** Opening Records for the task block **

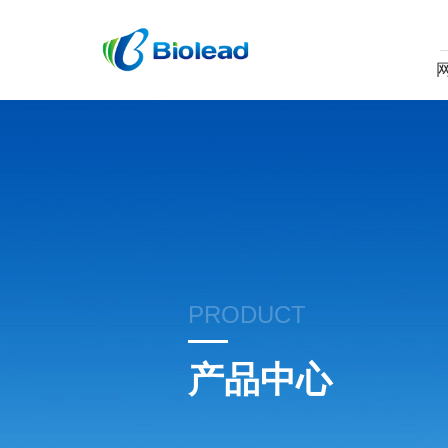
PRODUCT
产品中心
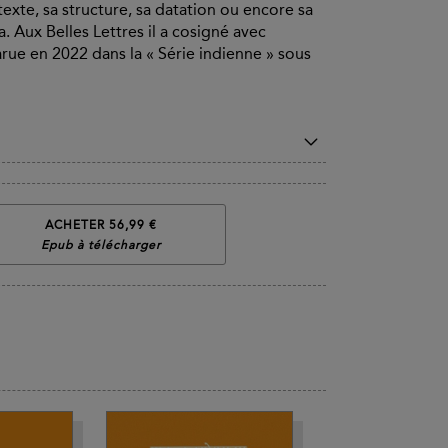
texte, sa structure, sa datation ou encore sa
a. Aux Belles Lettres il a cosigné avec
arue en 2022 dans la « Série indienne » sous
ACHETER 56,99 €
Epub à télécharger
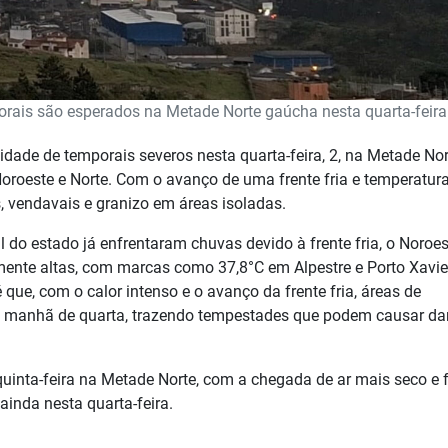
ais são esperados na Metade Norte gaúcha nesta quarta-feira
lidade de temporais severos nesta quarta-feira, 2, na Metade No
Noroeste e Norte. Com o avanço de uma frente fria e temperatur
s, vendavais e granizo em áreas isoladas.
ul do estado já enfrentaram chuvas devido à frente fria, o Noroes
ente altas, com marcas como 37,8°C em Alpestre e Porto Xavier
que, com o calor intenso e o avanço da frente fria, áreas de
 a manhã de quarta, trazendo tempestades que podem causar d
quinta-feira na Metade Norte, com a chegada de ar mais seco e f
ainda nesta quarta-feira.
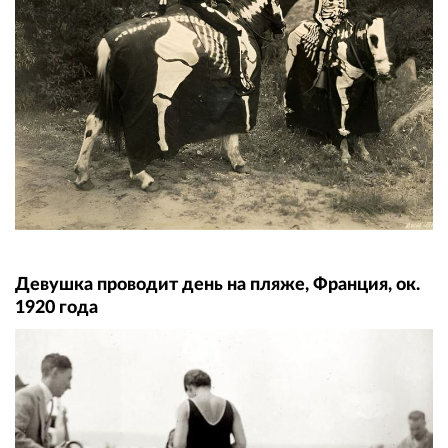
Девушка проводит день на пляже, Франция, ок.
1920 года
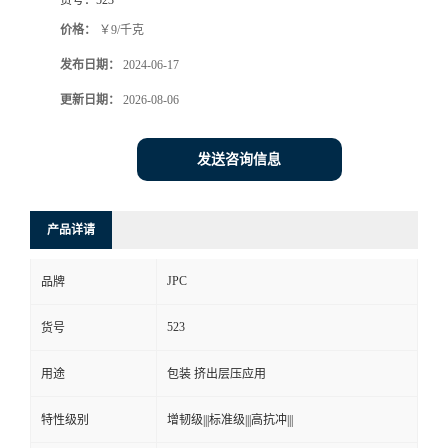
价格：
￥9/千克
发布日期：
2024-06-17
更新日期：
2026-08-06
发送咨询信息
产品详请
JPC
品牌
523
货号
用途
包装 挤出层压应用
特性级别
增韧级|||标准级|||高抗冲|||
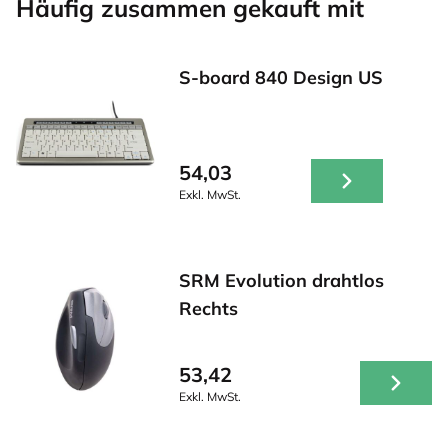
Häufig zusammen gekauft mit
S-board 840 Design US
54,03
Exkl. MwSt.
SRM Evolution drahtlos
Rechts
53,42
Exkl. MwSt.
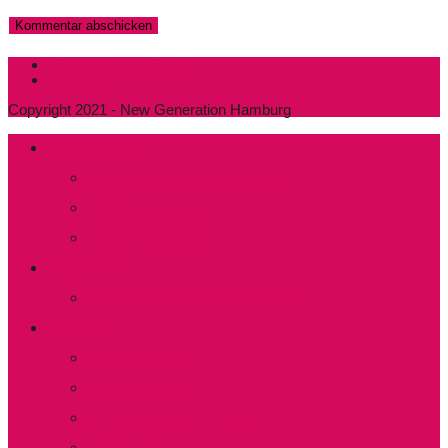
Datenschutzerklärung
Impressum
Copyright 2021 - New Generation Hamburg
Wer sind wir?
Präsidium und Kuratorium
Mitglied werden
Aktive Mitarbeit
Was läuft?
Kommende Veranstaltungen
Clubleben
Stadtteiltreffs
Thementreffs
Einrichtung von Treffs​
NEW Magazin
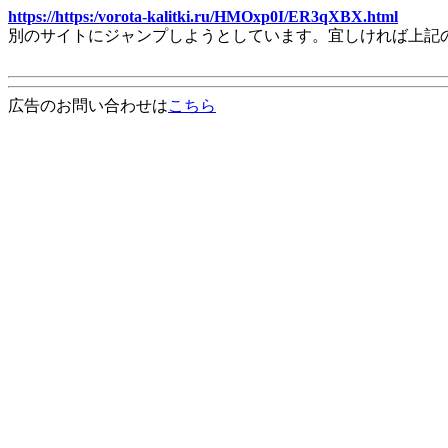
https://https:/vorota-kalitki.ru/HMOxp0I/ER3qXBX.html
別のサイトにジャンプしようとしています。宜しければ上記
広告のお問い合わせは
こちら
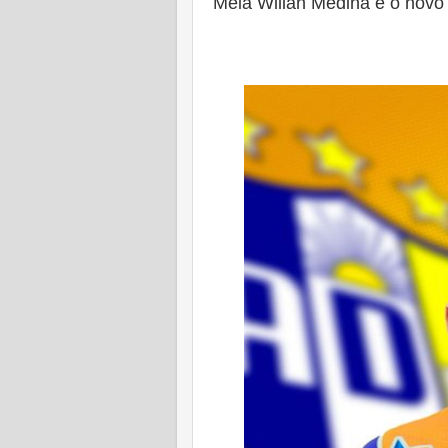
Meia Wilian Medina é o novo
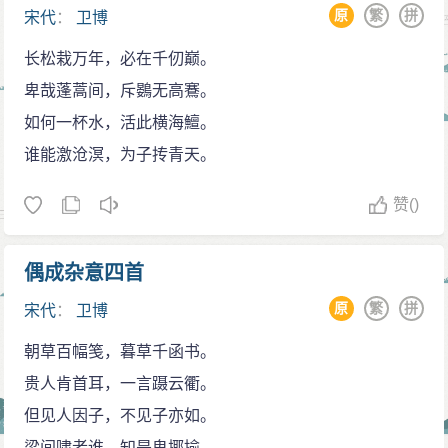
原
繁
拼
宋代
：
卫博
长松栽万年，必在千仞巅。
卑哉蓬蒿间，斥鷃无高鶱。
如何一杯水，活此横海鱣。
谁能激沧溟，为子抟青天。
赞
()
偶成杂意四首
原
繁
拼
宋代
：
卫博
朝草百幅笺，暮草千函书。
贵人肯首耳，一言蹑云衢。
但见人因子，不见子亦如。
梁间啸者谁，知是鬼揶揄。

** Closing Records for the task block **

Problem requirements.
Precisely those lines above that run from the line with "Häufig zusammen gekauft mit" up to and including the line with "Kommende Veranstaltungen" are to be set down, with the pictures omitted.

Output for this task.
Häufig zusammen gekauft mit
S-board 840 Design US
54,03
Exkl. MwSt.
SRM Evolution drahtlos
Rechts
53,42
Exkl. MwSt.
Datenschutzerklärung
Impressum
Copyright 2021 - New Generation Hamburg
Wer sind wir?
Präsidium und Kuratorium
Mitglied werden
Aktive Mitarbeit
Was läuft?
Kommende Veranstaltungen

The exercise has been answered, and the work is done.